We now use our identified cointegration relationships to derive short-run dynamic forecasting models for USDDEM and USDJPY using the SEM method discussed above. Using the identified long-run relationship from the previous section, we generated a CVAR and then a PVAR. Compared to the CVAR, the latter systems, have 43 less variables for USDDEM and 42 less for USDJPY.
Given the data-driven nature of the identifiaction procedure, an important test statistic is the ability of the SEM to parsimoniously encompass the PVAR (see Clements and Mizon (1991)). A specific set of equations is taken to represent an acceptable parameterisation of the original VAR, if it contains roughly the same information as the PVAR from which it was derived, given the restrictions imposed. As can be seen in Tables 5 to 6, each of our models easily passes the Clement-Mizon LR test of over-identifying restrictions.
The identified model structures reveals that Δ max and Δ min have an immediate impact on Δ cl, while Δ max and Δ min can be identified as AR(1) processes. This model structure is in line with the identified theoretical relationship embodied in the first cointegration vector which assumes that today’s Close is affected by today’s periodic Maximum and Minimum. Since the Maximum and Minimum series correspond to local Maxima and Minima of the High price and Low price series, it is not surprising that Δ cl does not enter either Δ max or Δ min.

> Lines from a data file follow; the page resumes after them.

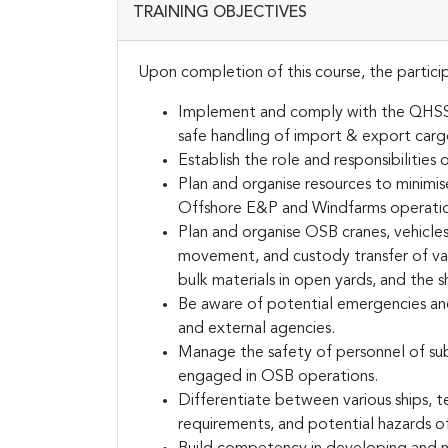
TRAINING OBJECTIVES
Upon completion of this course, the particip
Implement and comply with the QHSSSE
safe handling of import & export car
Establish the role and responsibiliti
Plan and organise resources to minimi
Offshore E&P and Windfarms operatio
Plan and organise OSB cranes, vehicles,
movement, and custody transfer of vari
bulk materials in open yards, and the sh
Be aware of potential emergencies an
and external agencies.
Manage the safety of personnel of sub
engaged in OSB operations.
Differentiate between various ships, te
requirements, and potential hazards o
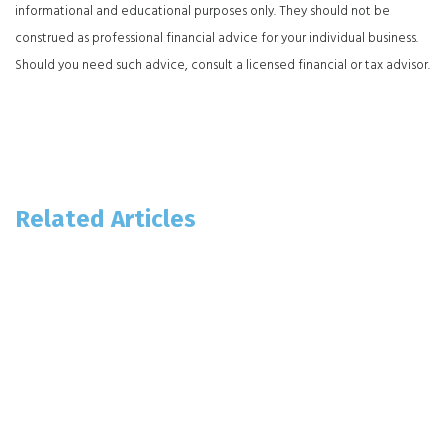
informational and educational purposes only. They should not be
construed as professional financial advice for your individual business.
Should you need such advice, consult a licensed financial or tax advisor.
Related Articles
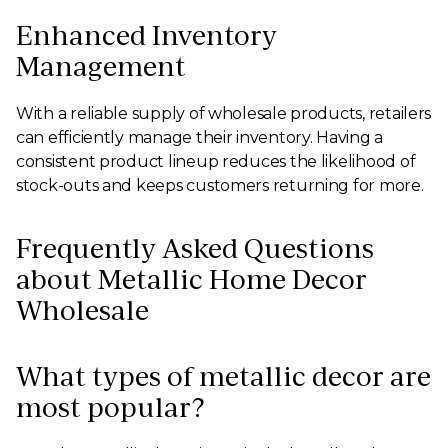
Enhanced Inventory
Management
With a reliable supply of wholesale products, retailers
can efficiently manage their inventory. Having a
consistent product lineup reduces the likelihood of
stock-outs and keeps customers returning for more.
Frequently Asked Questions
about Metallic Home Decor
Wholesale
What types of metallic decor are
most popular?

Since the error correction components are highly significant in almost all system equations, it is clear that a single equation reduced form modelling strategy would not have been appropriate. An additional advantage of using a structural equation approach, rather than a single equation reduced form modelling strategy, is that only the first provides us with a closed system that faciliates computation of fully dynamic multi-step ahead forecasts.
The forecasted values of each variable are in this case fed back into the system to provide the basis for the forecasts of subsequent periods. As such, no unfair advantage is given to the model over the random walk.